To get a better idea of how data mining works, let’s simplify a description of the process at Caesars. First, we need to know how the casino gathered the data to conduct its preliminary analysis. Most customers who play the slots use a Caesars player’s card that offers incentives based on the amount of money that they wager on slot machines, video poker, and table games (Caesars, 2011). To get the card, a customer must supply some personal information, such as name, address, and phone number. From Caesars’s standpoint, the card is extremely valuable because it can reveal a lot about the user’s betting behavior: actual wins and losses, length of time played, preferred machines and coin denominations, average amount per bet, and—most important—the speed with which coins are deposited and buttons pushed (Shook, 2003). As you can see from Figure 15.3 “The Data Mining Process”, Caesars’s primary data source was internal—generated by the company itself rather than provided by an outside source—and drew on a marketing database developed for customer relationship management (CRM).
What does the casino do with the data that it’s mined? Caesars was most interested in “first trippers”—first-time casino customers. In particular, it wanted to know which of these customers should be enticed to return. By analyzing the data collected from player’s-card applications and from customer’s actual play at the casino (even if for no more than an hour), Caesars could develop a profile of a profitable customer. Now, when a first-timer comes into any of its casinos and plays for a while, Caesars can instantly tell whether he or she fits the profitable-customer profile. To lure these people back for return visits, it makes generous offers of free or reduced-rate rooms, meals, entertainment, or free chips (the incentive of choice for Caesars’s preferred customers). These customers make up 26 percent of all Caesars’s customers and generate 82 percent of its revenues. Surprisingly, they’re not the wealthy high rollers to whom Caesars had been catering for years. Most of them are regular working people or retirees with available time and income and a fondness for slots. They generally stop at the casino on the way home from work or on a weekend night and don’t stay overnight. They enjoy the thrill of gambling, and you can recognize them because they’re the ones who can’t push the button or pump tokens in fast enough (Loveman, 2003).

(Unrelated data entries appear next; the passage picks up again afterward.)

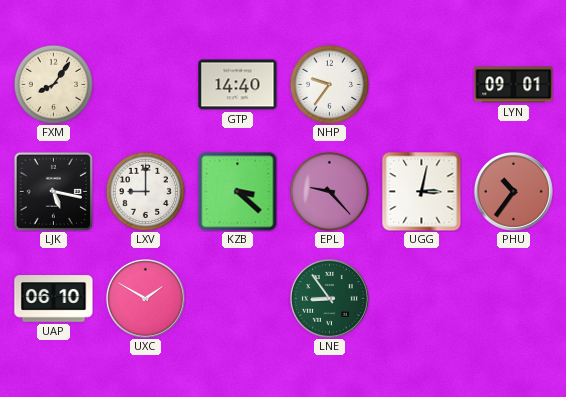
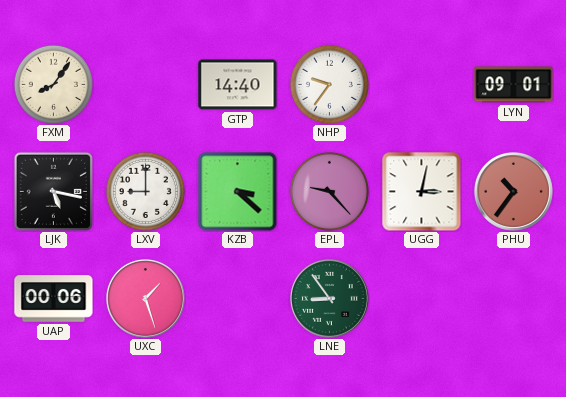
UAP: 06:10 -> 00:06
UXC: 1:50 -> 1:27
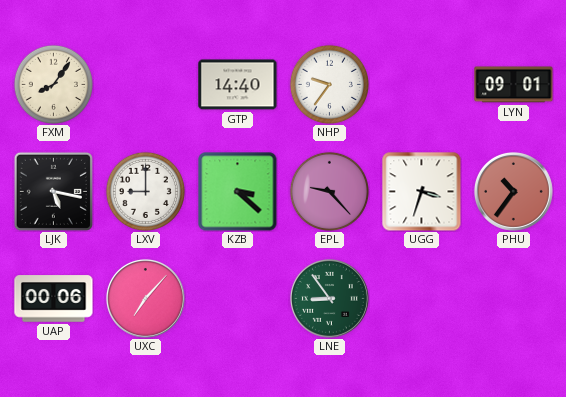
UGG: 3:02 -> 3:33
UXC: 1:27 -> 7:07
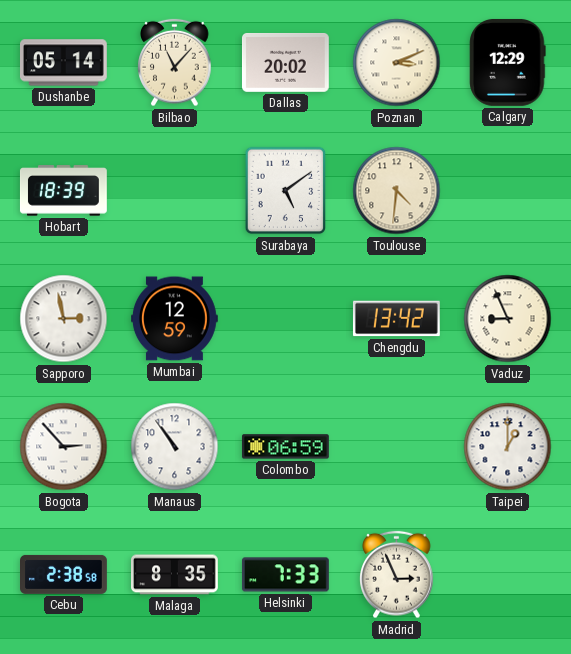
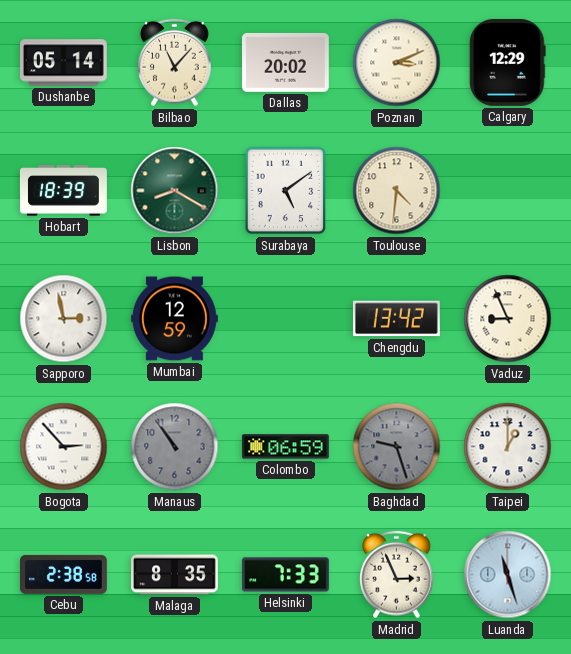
Lisbon: none -> 8:20
Manaus dial: white -> grey
Baghdad: none -> 9:27
Luanda: none -> 11:27
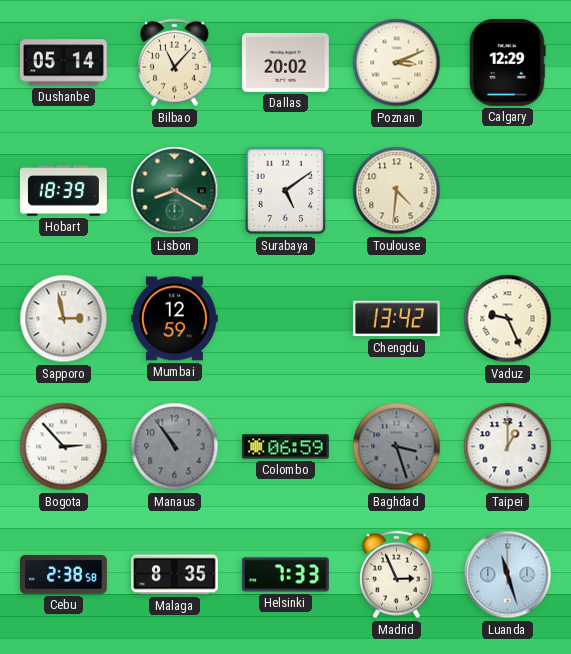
Vaduz: 8:56 -> 9:26
Baghdad: 9:27 -> 3:27
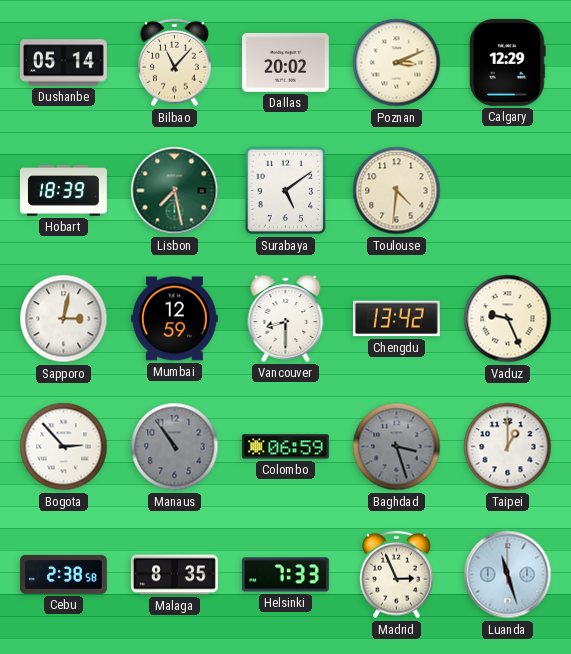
Lisbon: 8:20 -> 7:28
Sapporo: 2:58 -> 3:02
Vancouver: none -> 8:30
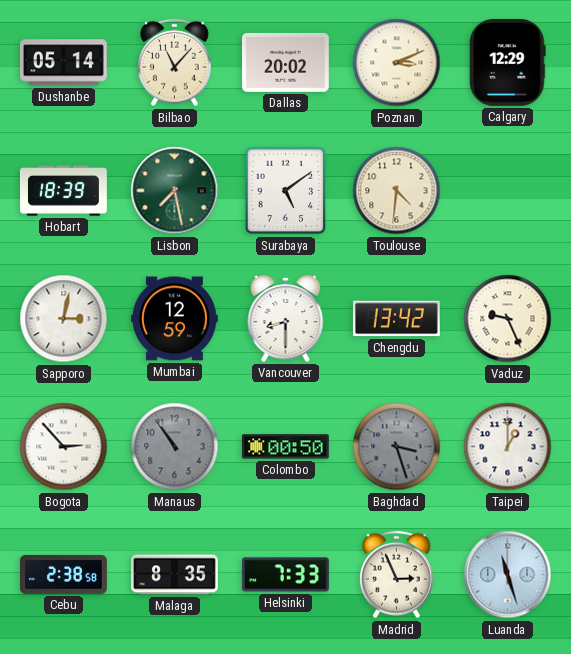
Colombo: 06:59 -> 00:50
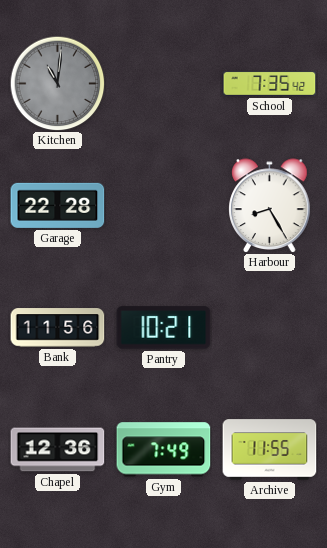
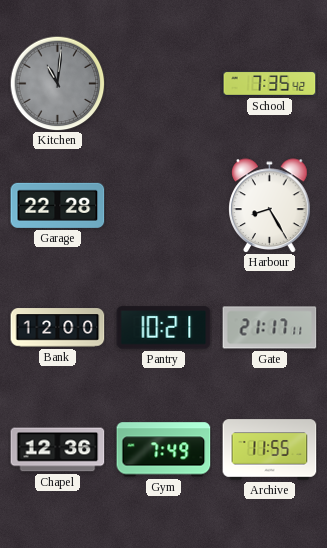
Bank: 11:56 -> 12:00
Gate: none -> 21:17
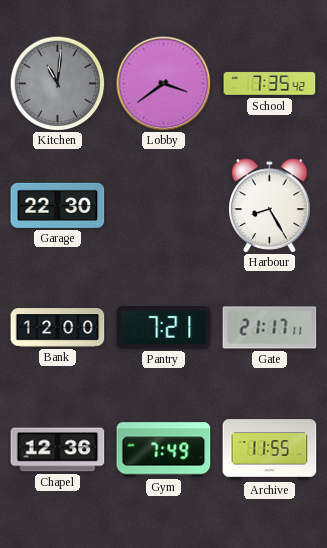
Lobby: none -> 3:39
Garage: 22:28 -> 22:30
Pantry: 10:21 -> 7:21
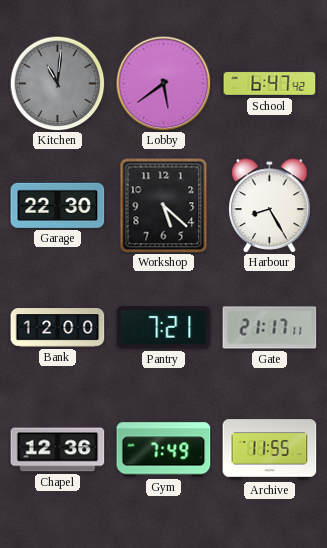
Lobby: 3:39 -> 5:39
School: 7:35 -> 6:47
Workshop: none -> 5:22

- Organizations capture and store data in databases—electronic collections of related data that can be accessed by various people in the organization.

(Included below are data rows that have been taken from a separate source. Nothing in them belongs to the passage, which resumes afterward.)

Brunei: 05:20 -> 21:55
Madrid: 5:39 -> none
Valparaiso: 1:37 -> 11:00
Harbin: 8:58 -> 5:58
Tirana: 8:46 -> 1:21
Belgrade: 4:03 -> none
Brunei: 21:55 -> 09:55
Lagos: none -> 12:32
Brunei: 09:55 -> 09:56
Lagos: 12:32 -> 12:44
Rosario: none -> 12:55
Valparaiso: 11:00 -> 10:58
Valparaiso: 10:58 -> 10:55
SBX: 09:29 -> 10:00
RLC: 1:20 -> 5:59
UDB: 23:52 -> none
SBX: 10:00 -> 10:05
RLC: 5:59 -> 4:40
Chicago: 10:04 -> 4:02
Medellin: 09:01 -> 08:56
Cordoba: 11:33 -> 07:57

- To facilitate data analysis, IS managers may move data from various databases into a data warehouse—a centralized database in which data are consolidated and organized for efficient analysis.

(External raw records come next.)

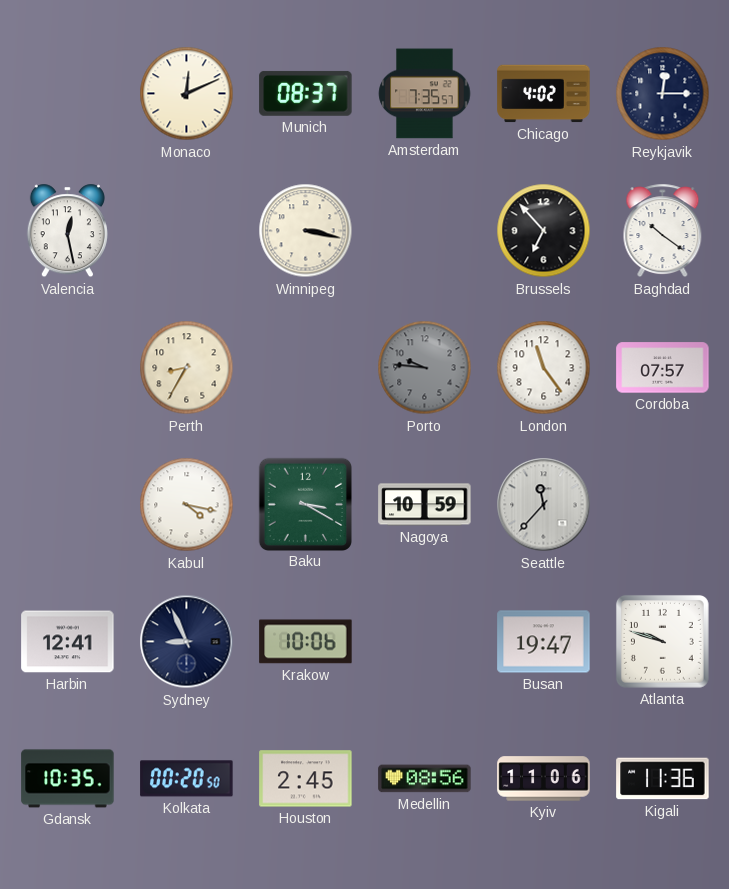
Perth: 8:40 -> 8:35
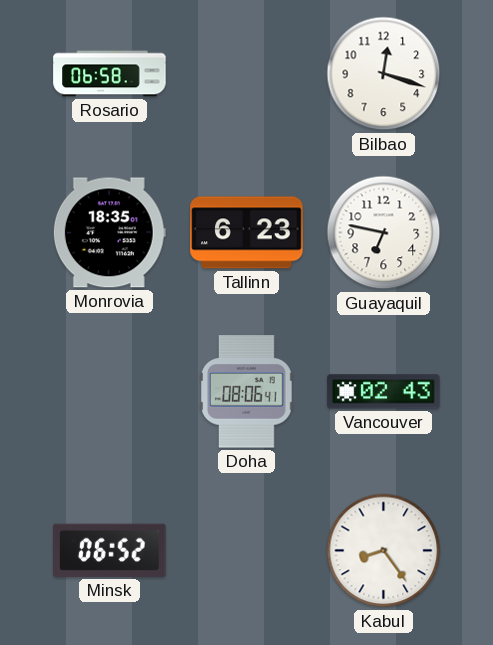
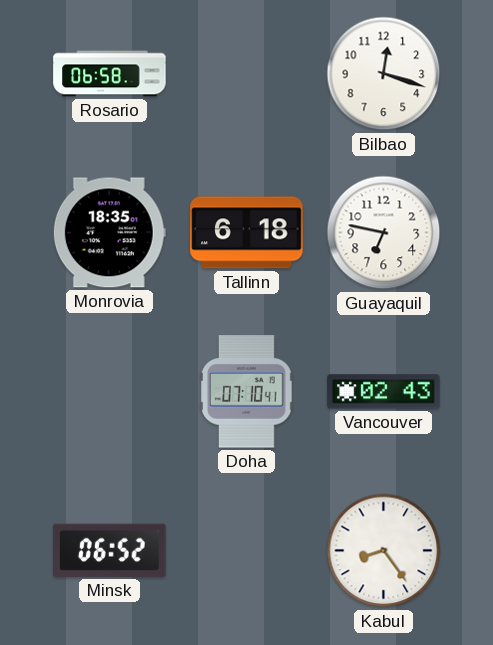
Tallinn: 6:23 -> 6:18
Doha: 08:06 -> 07:10
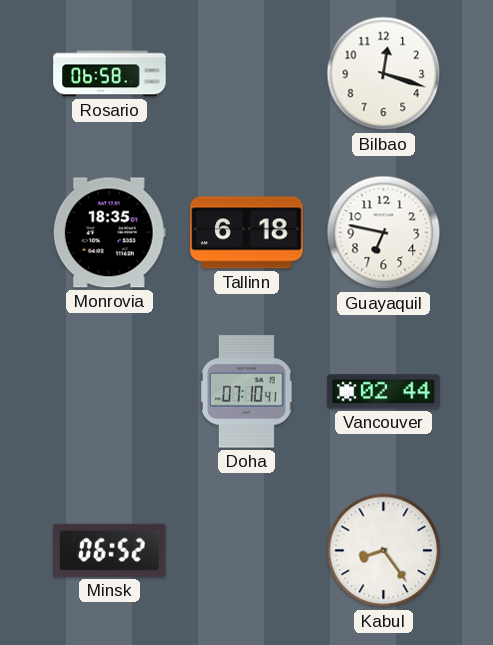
Vancouver: 02:43 -> 02:44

- To come up with answers to a huge range of questions, managers perform a technique called data mining—the process of searching and analyzing large amounts of data to reveal patterns and trends that can be used to predict future behavior.
Caesars uses data mining to identify its most profitable customers and predict their future behavior. It then designs incentives to appeal specifically to these customers. Do you see any ethical problems with this process? Is it ethical to encourage people to gamble? Explain your answer.
Caesars, “Total Rewards,” https://www.totalrewards.com/TotalRewards/RewardsAndBenefits.do?page=overview (accessed November 14, 2011).
Loveman, G., “Diamonds in the Data Mine,” Harvard Business Review, May 2003, 3.
Shook, R. L., Jackpot! Harrah’s Winning Secrets for Customer Loyalty (Hoboken, NJ: John Wiley & Sons, 2003), 228–29.